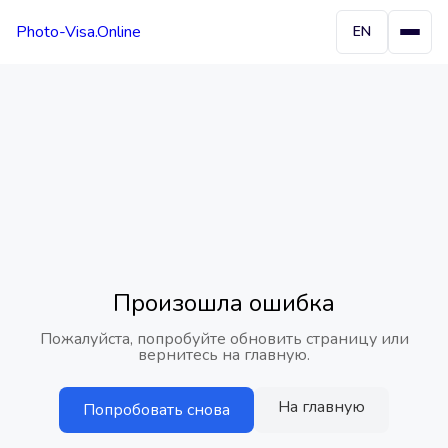
Photo-Visa.Online
EN
Произошла ошибка
Пожалуйста, попробуйте обновить страницу или
вернитесь на главную.
На главную
Попробовать снова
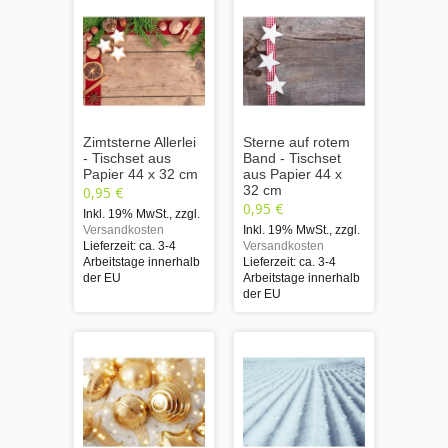
Zimtsterne Allerlei
Sterne auf rotem
- Tischset aus
Band - Tischset
Papier 44 x 32 cm
aus Papier 44 x
32 cm
0,95 €
0,95 €
Inkl. 19% MwSt.
,
zzgl.
Versandkosten
Inkl. 19% MwSt.
,
zzgl.
Lieferzeit: ca. 3-4
Versandkosten
Arbeitstage innerhalb
Lieferzeit: ca. 3-4
der EU
Arbeitstage innerhalb
der EU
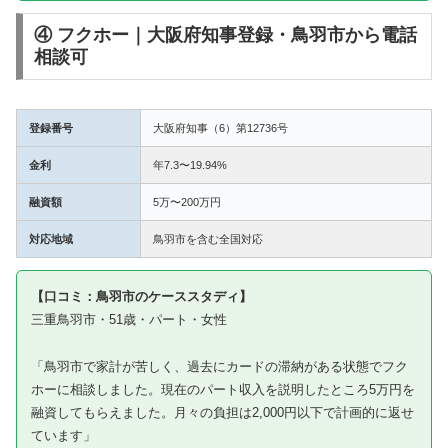
④ フクホー｜大阪府知事登録・鳥羽市から電話
相談可
登録番号
大阪府知事（6）第12736号
金利
年7.3〜19.94%
融資額
5万〜200万円
対応地域
鳥羽市を含む全国対応
【口コミ：鳥羽市のケーススタディ】
三重鳥羽市・51歳・パート・女性
「鳥羽市で家計が苦しく、過去にカードの滞納がある状態でフク
ホーに相談しました。現在のパート収入を説明したところ5万円を
融資してもらえました。月々の負担は2,000円以下で計画的に返せ
ています」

Exercise aim |
Return each of the lines above word for word, but leave the pictures out.

Output below |
Photo-Visa.Online
EN
Произошла ошибка
Пожалуйста, попробуйте обновить страницу или
вернитесь на главную.
На главную
Попробовать снова
Zimtsterne Allerlei
Sterne auf rotem
- Tischset aus
Band - Tischset
Papier 44 x 32 cm
aus Papier 44 x
32 cm
0,95 €
0,95 €
Inkl. 19% MwSt.
,
zzgl.
Versandkosten
Inkl. 19% MwSt.
,
zzgl.
Lieferzeit: ca. 3-4
Versandkosten
Arbeitstage innerhalb
Lieferzeit: ca. 3-4
der EU
Arbeitstage innerhalb
der EU
④ フクホー｜大阪府知事登録・鳥羽市から電話
相談可
登録番号
大阪府知事（6）第12736号
金利
年7.3〜19.94%
融資額
5万〜200万円
対応地域
鳥羽市を含む全国対応
【口コミ：鳥羽市のケーススタディ】
三重鳥羽市・51歳・パート・女性
「鳥羽市で家計が苦しく、過去にカードの滞納がある状態でフク
ホーに相談しました。現在のパート収入を説明したところ5万円を
融資してもらえました。月々の負担は2,000円以下で計画的に返せ
ています」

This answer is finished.